The first 21th century Columbo movie is not among the best.
19 December 2008 | by (Groningen, The Netherlands) – See all my reviews

The Columbo series, starring Peter Falk in his famous role as Lt. Columbo, first started off in 1968 with the movie "Prescription: Murder". Five decades later the first 21th century Columbo movie got released. It's a known fact that all later Columbo movies are not as good- and lack the charm and simplicity of the earlier Columbo movies, from mostly the '70's. Unfortunately this movie also suffers from this.

Like basically every 'weaker' Columbo movie entry, the introduction takes far too long. The movie is only about 98 minutes short but it isn't until about halve an hour into the movie. It of course is only also after that, that Lt. Columbo first shows up.

It's extra disappointing that this movie isn't among the best Columbo entries since it got directed by Patrick McGoohan. He directed more Columbo movies, prior to this one and his movies always had a certain bit of extra style, which made the movies rise above the level of average. He also had some misses in his 'Columbo-directing career' though and this movie is among one of those misses.

Problem is that the story is really not that interesting. It really isn't a very exciting murder-mystery movie to watch. It's way too slowly progressing and besides, the reason why the murder gets committed seemed quite dodgy to me. Come on, why does he kill the boy? Was he really such a big treat to him or his career? He still had his reputation in his advantage after all. Why risk so much? It above all is also a quite poorly executed murder. It's done needlessly complicated and left for too many traces at the same time. That alone is also already a real accomplishment. Yet Lt. Columbo at first doesn't pay attention to the most obvious clues as well (the pieces of glass in the hand, the tox screen, etcetera). Seriously, that's not really Columbo style, now is it.

The movie is about a movie composer, so throughout the movie we see him conducting. It's however quite annoying to see that he's never conducting to the music we hear. I'm not even a musical person but you don't have to be a musical genius to see that his conducting and the music we hear don't mix with each other. This to me was quite annoying. It also was quite annoying to hear the actual music, that obviously come straight of the tape and wasn't being played by the orchestra we see on screen all the time. Sounds nitpicking but those things simply bothered me and also prevented me from taking the entire movie and story serious as a good and professionally made one.
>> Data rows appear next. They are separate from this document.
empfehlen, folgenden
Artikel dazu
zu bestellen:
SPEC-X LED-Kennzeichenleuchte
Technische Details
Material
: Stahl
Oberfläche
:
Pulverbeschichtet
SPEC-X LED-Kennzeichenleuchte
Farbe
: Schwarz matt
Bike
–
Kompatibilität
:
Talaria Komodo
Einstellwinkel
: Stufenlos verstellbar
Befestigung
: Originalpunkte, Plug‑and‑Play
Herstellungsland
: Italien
Peter Falk is still in good form as Lt. Columbo in this movie, despite his age. He already was well in his 70's at the time of this production. A real good and clever police man would be enjoying his pension by then. Billy Connolly is also acting nicely but I think he deserved a better script to work with. He does his very best with his character but due to the story you just never get close enough to the character. Richard Riehle also appears in the movie again, who previously starred also in the other previous Patrick McGoohan directed Columbo movie "Columbo: Ashes to Ashes", in the same role.

Not a great 21th century Columbo-entry.